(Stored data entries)
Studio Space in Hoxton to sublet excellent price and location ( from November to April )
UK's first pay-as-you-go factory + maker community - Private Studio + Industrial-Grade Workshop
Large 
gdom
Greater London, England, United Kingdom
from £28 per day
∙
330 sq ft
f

→ **Your objective**
Transcribe all of the records exactly.

→ **Exercise response**
Studio Space in Hoxton to sublet excellent price and location ( from November to April )
UK's first pay-as-you-go factory + maker community - Private Studio + Industrial-Grade Workshop
Large 
gdom
Greater London, England, United Kingdom
from £28 per day
∙
330 sq ft
f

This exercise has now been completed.